The ground shifted beneath his feet, becoming unstable.

Something moved in the darkness behind her.

Something much bigger than her transformed form.

The trees of the real forest bled into the nightmare landscape.

Closing in from all sides.

Watching with the patient malevolence of ancient things.

Waiting for something.

Then everything snapped, the dream fracturing.

Kael woke up.

Actually woke this time, consciousness returning with jarring suddenness.

The fire was still there, burned down to glowing embers but not yet dead.

The forest still surrounded their camp, unchanged from when he had closed his eyes.

The others still slept in their positions around the fire, unaware of his distress.

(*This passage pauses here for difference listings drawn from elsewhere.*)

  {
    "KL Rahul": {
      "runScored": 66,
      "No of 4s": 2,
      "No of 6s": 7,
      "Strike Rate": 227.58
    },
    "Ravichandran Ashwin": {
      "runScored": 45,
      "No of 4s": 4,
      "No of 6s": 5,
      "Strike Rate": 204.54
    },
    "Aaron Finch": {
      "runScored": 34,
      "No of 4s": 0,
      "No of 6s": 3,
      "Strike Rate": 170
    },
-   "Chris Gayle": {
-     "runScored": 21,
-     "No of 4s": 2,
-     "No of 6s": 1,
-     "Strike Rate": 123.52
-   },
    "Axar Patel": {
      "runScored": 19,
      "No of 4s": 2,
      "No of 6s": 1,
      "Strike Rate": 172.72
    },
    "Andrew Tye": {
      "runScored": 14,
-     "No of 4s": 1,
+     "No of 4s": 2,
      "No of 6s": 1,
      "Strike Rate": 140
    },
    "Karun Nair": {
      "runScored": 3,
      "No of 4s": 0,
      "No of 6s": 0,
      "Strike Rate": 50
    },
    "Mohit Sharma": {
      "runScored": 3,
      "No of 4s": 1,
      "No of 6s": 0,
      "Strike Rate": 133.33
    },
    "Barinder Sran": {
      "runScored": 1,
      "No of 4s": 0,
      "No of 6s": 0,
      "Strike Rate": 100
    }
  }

But his breathing wasn't steady, coming in shallow gasps that he struggled to control.

His hands weren't still, trembling slightly with adrenaline and remembered terror.

For a moment—just a brief, unguarded moment—he looked like what he actually was.

A child who had seen too much, lost too much, been forced to carry burdens that no nine-year-old should ever have to bear.

Then it was gone, the vulnerability shut away behind practiced walls.

He leaned back against the fallen tree trunk, feeling the rough bark through his clothes.

Eyes open and staring into the darkness.

Not sleeping again, unwilling to risk returning to those dreams.

The forest didn't make a sound around them.

The silence was complete and absolute.

But it felt like something was listening, paying attention to the small group of humans who had ventured into its domain.

Waiting to see what they would do next.